Dans une tribune au Parisien – Aujourd’hui en France, Jean Jouzel, climatologue, et Pierre Larrouturou, ingénieur agronome et économiste, proposent la création d’une banque du climat et d’un budget européen dédié à la transition écologique.

Jean Jouzel, climatologue, et Pierre Larrouturou, ingénieur agronome et économiste

« Comment concilier justice sociale et sauvegarde du climat ? C’est la grande question que pose la crise actuelle.

Nous le savons tous, la taxe carbone n’aurait pas suffi. La Cour des comptes européenne l’affirme : il faut, pour toute l’Europe, investir plus de 1 000 milliards d’euros chaque année pour gagner la bataille du climat. Il est impossible de faire porter cette charge considérable sur ceux qui n’en ont pas les moyens.
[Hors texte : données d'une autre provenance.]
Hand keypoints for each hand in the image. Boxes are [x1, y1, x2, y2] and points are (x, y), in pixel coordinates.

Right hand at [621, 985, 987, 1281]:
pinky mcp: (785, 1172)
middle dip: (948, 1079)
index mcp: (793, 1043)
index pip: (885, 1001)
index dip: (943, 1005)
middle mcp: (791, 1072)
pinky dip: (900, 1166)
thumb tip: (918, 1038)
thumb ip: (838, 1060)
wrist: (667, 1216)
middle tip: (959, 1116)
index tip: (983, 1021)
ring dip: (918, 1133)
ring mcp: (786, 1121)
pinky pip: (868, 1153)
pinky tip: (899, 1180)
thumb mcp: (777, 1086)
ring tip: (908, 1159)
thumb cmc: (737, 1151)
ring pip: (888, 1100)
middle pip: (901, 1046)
Bonne nouvelle ! Une solution existe, bien plus efficace et plus juste. Des sommes colossales sont disponibles au niveau européen. Prêtes à servir ! En deux ans et demi, la Banque centrale européenne a créé 2500 milliards d’euros pour, en principe, « sauver la croissance ». Pour l’essentiel, cet argent a servi à alimenter la spéculation. Il suffirait de réorienter ne serait-ce que la moitié de cette création monétaire pour assurer la transition énergétique et limiter les conséquences d’une nouvelle crise financière…

Pour répondre à l’urgence, nous proposons de créer deux instruments très puissants : une banque du climat et un budget européen dédié. En 1989, quand le mur de Berlin est tombé, en six mois, Helmut Kohl et François Mitterrand ont mis en place une banque pour financer la transition dans les pays de l’Est. Pourquoi ne pas créer une banque du climat qui aurait pour mission de financer la transition écologique sur tous nos territoires ? Chaque pays disposerait d’une enveloppe de prêt à taux zéro correspondant à 2 % de son PIB. Chaque année, la France pourrait investir 45 milliards d’euros dans la transition écologique.

Nous savons tous aussi que jamais les bénéfices des entreprises n’ont été aussi importants mais que l’impôt sur ces bénéfices a été divisé par deux en Europe en quelques décennies, passant de 45 % à 19 %. Comment s’étonner qu’un grand nombre de citoyens demandent un partage plus juste de l’effort ? Pourquoi ne pas mettre à contribution ces bénéfices au profit du climat et de la justice sociale, en demandant une petite contribution aux actionnaires ?

Avec les deux instruments proposés, la lutte contre le dérèglement climatique cesserait d’être une utopie pour devenir une réalité et créerait entre 600 000 et 900 000 emplois en France, 6 millions en Europe. Des emplois utiles, durables et non délocalisables qui permettraient de lutter contre le désespoir que provoquent, dans nos pays, le chômage et la précarité.

Le projet de « pacte finance-climat » est ambitieux et réaliste. Il a reçu le soutien de plus de 500 personnalités venues de 12 pays. Il est temps que toutes celles et ceux qui sont force de proposition (politiques, syndicales, associatives, expertes, citoyennes) se mettent autour de la table pour faire converger leurs solutions et que nous soyons, ensemble, à la hauteur de l’attente et des exigences de nos concitoyens.

Combien de temps encore allons-nous entretenir un système qui creuse les inégalités, ne réduit pas le chômage et génère des bulles spéculatives toujours plus dangereuses ? Combien de temps encore allons-nous observer les dégâts d’une finance à ce point déconnectée des enjeux humains réels ? Combien de temps encore allons-nous regarder l’Europe se disloquer, sans projet fédérateur ?

Pour nous, l’Europe peut « sauver le climat ». Et le climat peut sauver l’Europe. Mettre la finance au service du climat et de l’emploi, voilà LA solution. Une solution scandaleusement simple. Un pacte entre la finance et le climat, pour rattraper le temps perdu, concilier sauvegarde de notre planète et justice sociale. Et assurer, pendant les 30 prochaines années, un financement à hauteur des enjeux. Pour éviter un effondrement de notre civilisation.